The youngest in a family of four brothers and three sisters, Ahmad said it was only when he saw the troops taking away “everything, including chickens and everyday supplies”, that he noted that something was amiss.

Then, Ahmad said in Malay: “The soldiers asked my father if he had a Rolex watch. He said, ‘I am a lowly-paid worker, how can I afford a Rolex watch?’”

Dissatisfied with his father’s response, the soldiers wounded him with a bayonet in front of his shocked children.

Luckily, he was not grievously hurt, and the family fled the area. Trekking through forests and crossing rivers in sampans, the family of nine landed at Noordin Beach on Pulau Ubin twelve hours later.

STARTING FROM SCRATCH

For the first few years, the family lived in a Chinese neighbour’s house before moving to a bungalow that his father, with the help of other villagers on the island, built.

Back then during the Japanese Occupation, soldiers were commonly seen walking along the main road outside the family’s bungalow at Tanjong Chek Jawa, as they made their way to and from their quarters, with bayonets and swords in hand.

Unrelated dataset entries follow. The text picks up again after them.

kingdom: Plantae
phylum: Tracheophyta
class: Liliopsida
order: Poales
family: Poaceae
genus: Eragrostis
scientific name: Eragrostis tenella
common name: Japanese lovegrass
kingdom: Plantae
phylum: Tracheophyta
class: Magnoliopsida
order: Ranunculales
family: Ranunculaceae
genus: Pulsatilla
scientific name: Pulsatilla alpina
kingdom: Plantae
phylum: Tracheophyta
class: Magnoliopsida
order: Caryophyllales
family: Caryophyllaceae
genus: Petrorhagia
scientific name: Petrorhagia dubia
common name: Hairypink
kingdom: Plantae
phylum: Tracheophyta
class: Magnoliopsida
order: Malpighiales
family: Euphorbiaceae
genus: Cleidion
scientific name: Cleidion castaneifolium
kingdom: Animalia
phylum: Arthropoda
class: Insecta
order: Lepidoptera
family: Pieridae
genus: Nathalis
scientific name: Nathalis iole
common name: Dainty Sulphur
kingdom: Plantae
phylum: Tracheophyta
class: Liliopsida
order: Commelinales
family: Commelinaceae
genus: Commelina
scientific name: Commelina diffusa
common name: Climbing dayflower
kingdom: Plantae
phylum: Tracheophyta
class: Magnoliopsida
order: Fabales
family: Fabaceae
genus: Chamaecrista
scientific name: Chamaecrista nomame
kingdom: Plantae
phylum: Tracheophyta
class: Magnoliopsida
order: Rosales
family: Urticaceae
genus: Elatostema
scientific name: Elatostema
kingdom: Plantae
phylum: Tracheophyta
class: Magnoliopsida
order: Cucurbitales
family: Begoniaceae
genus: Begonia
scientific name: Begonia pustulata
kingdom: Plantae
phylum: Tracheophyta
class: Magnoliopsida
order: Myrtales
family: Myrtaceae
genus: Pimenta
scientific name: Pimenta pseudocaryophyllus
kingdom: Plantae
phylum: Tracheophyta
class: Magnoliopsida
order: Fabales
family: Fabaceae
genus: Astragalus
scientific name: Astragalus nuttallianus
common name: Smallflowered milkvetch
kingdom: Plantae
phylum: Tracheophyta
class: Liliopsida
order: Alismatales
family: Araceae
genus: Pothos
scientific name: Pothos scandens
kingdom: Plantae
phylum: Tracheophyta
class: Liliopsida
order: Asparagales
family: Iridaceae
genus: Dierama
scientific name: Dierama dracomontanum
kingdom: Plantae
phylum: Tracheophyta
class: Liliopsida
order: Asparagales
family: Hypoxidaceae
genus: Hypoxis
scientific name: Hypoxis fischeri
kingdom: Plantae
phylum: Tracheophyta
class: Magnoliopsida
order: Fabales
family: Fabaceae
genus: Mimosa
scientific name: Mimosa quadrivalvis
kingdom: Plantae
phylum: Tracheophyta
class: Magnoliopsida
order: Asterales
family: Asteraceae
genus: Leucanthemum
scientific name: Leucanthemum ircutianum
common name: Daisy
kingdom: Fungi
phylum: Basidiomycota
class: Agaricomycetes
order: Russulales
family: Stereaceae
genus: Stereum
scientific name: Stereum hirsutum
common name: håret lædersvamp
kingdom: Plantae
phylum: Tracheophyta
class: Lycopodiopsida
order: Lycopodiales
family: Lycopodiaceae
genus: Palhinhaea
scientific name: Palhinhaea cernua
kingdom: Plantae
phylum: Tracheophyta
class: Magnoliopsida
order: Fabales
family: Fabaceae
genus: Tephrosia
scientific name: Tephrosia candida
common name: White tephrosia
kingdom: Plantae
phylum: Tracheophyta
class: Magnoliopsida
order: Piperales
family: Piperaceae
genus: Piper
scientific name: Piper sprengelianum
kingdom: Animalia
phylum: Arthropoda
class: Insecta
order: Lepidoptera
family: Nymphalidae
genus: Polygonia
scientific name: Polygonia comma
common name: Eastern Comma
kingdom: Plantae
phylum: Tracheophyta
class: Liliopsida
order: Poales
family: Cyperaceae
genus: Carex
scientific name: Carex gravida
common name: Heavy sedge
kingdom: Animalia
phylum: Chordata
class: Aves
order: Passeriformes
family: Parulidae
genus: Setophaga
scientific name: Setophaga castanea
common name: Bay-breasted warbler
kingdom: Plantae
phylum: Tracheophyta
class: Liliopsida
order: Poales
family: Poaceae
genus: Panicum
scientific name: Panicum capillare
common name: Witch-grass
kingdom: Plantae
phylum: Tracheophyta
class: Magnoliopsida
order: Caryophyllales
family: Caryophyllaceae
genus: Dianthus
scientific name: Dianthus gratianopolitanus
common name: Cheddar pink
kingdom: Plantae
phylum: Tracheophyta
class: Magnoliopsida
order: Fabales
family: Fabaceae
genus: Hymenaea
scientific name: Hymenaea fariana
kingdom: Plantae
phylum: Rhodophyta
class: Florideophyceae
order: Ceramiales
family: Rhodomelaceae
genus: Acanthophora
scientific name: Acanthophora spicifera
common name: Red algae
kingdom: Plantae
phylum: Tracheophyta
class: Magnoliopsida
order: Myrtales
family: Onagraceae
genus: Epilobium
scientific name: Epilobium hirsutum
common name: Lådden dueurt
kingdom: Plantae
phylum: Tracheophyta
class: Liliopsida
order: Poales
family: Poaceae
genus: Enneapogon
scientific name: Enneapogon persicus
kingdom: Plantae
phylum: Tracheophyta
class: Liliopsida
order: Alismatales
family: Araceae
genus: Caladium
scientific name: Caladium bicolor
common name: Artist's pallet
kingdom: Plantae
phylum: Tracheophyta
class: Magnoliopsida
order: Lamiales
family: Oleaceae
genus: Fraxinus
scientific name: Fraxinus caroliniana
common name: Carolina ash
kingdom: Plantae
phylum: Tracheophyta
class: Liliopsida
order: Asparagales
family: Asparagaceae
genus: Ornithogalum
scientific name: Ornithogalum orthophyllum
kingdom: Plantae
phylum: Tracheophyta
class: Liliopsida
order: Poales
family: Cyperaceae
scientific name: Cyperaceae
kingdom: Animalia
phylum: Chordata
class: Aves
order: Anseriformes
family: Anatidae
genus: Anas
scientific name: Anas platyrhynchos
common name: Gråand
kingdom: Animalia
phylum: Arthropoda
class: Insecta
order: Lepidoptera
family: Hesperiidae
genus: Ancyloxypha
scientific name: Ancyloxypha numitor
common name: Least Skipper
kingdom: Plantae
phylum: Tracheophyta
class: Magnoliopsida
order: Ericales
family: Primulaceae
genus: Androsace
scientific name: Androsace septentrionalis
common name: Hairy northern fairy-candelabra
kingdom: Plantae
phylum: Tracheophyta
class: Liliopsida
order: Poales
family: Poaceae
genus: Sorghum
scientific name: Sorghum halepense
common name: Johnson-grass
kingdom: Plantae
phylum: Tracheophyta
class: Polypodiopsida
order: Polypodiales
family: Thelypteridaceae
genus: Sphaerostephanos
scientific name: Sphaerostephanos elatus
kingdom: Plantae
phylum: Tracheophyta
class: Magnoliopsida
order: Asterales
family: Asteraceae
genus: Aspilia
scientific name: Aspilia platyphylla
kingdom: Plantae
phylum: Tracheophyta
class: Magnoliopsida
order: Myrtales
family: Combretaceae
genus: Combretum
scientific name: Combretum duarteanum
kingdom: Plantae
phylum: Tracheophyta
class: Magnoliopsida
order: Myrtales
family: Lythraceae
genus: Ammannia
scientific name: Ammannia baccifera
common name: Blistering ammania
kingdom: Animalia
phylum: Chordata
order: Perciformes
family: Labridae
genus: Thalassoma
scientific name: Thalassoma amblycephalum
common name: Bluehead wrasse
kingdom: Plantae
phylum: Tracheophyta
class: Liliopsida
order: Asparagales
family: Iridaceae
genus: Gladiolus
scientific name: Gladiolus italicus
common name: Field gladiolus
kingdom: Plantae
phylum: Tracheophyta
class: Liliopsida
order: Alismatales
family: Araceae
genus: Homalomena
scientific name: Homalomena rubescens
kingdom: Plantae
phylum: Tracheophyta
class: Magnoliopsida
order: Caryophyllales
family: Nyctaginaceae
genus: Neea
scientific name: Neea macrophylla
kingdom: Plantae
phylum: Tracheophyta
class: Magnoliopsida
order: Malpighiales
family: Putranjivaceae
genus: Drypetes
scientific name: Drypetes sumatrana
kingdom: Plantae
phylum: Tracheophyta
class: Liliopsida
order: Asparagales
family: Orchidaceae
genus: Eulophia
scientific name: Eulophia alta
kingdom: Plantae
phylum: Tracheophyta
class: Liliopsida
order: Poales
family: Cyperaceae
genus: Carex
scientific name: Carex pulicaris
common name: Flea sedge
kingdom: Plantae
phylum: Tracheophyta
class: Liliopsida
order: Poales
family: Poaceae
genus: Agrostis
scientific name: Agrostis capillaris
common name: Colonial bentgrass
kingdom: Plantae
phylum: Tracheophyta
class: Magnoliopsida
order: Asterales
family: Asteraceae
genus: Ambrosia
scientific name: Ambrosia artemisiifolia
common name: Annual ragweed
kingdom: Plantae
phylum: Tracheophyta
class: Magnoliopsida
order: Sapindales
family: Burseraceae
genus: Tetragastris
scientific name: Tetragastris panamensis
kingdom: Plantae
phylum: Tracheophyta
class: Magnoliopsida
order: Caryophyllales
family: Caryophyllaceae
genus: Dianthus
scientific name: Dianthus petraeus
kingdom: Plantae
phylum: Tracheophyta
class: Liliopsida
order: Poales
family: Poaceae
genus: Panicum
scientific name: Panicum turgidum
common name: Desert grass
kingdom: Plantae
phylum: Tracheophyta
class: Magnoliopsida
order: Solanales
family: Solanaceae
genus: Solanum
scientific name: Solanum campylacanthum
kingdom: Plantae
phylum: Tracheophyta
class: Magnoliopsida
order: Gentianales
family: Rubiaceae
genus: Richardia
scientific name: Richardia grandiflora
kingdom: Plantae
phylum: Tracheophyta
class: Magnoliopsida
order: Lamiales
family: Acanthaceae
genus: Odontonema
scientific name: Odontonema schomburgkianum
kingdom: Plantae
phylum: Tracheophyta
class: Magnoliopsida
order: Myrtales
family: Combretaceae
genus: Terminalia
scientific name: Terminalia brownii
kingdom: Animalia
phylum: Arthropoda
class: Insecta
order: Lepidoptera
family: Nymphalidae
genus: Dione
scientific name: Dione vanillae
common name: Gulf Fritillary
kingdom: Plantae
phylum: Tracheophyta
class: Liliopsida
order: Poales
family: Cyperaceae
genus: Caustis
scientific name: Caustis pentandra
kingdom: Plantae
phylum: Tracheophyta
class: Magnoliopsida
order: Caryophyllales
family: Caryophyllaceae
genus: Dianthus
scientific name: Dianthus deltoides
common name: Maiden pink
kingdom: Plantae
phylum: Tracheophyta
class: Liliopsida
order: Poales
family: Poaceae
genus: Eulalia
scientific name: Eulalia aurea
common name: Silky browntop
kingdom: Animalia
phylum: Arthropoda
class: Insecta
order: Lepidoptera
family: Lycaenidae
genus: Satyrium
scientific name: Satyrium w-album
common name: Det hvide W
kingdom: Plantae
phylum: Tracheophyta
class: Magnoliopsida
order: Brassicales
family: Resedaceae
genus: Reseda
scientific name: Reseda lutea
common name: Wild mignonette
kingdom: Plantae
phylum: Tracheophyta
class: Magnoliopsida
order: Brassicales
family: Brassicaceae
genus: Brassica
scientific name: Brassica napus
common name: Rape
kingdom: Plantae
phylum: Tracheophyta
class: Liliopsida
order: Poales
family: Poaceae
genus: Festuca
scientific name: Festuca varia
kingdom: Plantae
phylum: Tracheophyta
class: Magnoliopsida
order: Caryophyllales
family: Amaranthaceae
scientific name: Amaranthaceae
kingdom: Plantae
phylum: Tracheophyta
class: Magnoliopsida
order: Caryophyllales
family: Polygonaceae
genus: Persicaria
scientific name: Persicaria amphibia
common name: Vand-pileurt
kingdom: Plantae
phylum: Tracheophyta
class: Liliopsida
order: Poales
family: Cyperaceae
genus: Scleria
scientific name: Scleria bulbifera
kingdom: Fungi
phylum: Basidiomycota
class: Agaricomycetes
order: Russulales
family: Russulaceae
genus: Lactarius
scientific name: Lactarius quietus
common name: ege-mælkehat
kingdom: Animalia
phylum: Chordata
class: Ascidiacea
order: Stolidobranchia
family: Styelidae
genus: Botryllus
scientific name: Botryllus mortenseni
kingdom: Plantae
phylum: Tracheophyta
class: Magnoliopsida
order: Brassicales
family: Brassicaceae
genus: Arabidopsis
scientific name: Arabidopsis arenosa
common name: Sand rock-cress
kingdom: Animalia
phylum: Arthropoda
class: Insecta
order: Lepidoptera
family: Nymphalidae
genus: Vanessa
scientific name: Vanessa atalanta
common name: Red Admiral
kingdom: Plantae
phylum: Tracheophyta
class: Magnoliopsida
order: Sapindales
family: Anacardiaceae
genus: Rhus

Despite their looming presence, “not all Japanese were bad”, and they appeared to have doted on children, said Ahmad. The different ethnic groups on the island — the Javanese and Malay communities — were also treated well, with the exception of the Chinese population whom “the Japanese hated” and bullied into hard labour.

When Ahmad was 10, he worked for the Japanese, taking on simple odd jobs like planting grass on an airfield.

Ahmad remembered there were “five to six warplanes” resting on that particular airfield, but mysteriously, “I had never seen them take off or land,” he said.

For eight hours of work, he earned five banana notes and one kilogramme of rice, which was resold to the Chinese to buy tapioca — a staple diet that also consisted of dried fish.

While life on Pulau Ubin was tough, Ahmad, who stayed on the island throughout the Japanese Occupation, described it as generally peaceful and free of bloodshed.

‘NO FORMAL ANNOUNCEMENT’

Because they were not living in the city centre, Ahmad and his family only realised the war was over in 1945 when they stopped seeing troops patrolling on the island.

People living near the shore, however, witnessed the soldiers throwing their weapons into the “deepest part of the sea” before disappearing.

A HOME ‘THAT SAVED US’

Till this day, the weathered and tanned father of three — who by his own admission is the “oldest” on the island — still lives with his wife, in her 70s, in the same bungalow his father built.

While some parts were expanded and updated, the place remains largely the same. These days, Ahmad ekes a living selling refreshments to passersby and tourists. He gets by with earnings of about S$20 per day on weekdays, and a “comfortable amount” on weekends.

His leisurely existence is also punctuated with inquisitive students, such as those from Outward Bound Singapore, who often pepper him with questions about life on the island during the Japanese Occupation.

For Ahmad, the war gave him a life and home on Pulau Ubin.

“I got married on the island; people were dancing during my wedding here and all my children were born here.

“My children (who have relocated to the main island) have also asked me, ‘What is there in Pulau Ubin? There is nothing here.’ But for me, this is the house that my father built and this is where I want to remain for the rest of my life. There isn’t anywhere else for me. This is the place that saved us,” said Ahmad.

The Witness to War: Remembering 1942 exhibition will run from Sept 23 to March 25 at the National Museum of Singapore.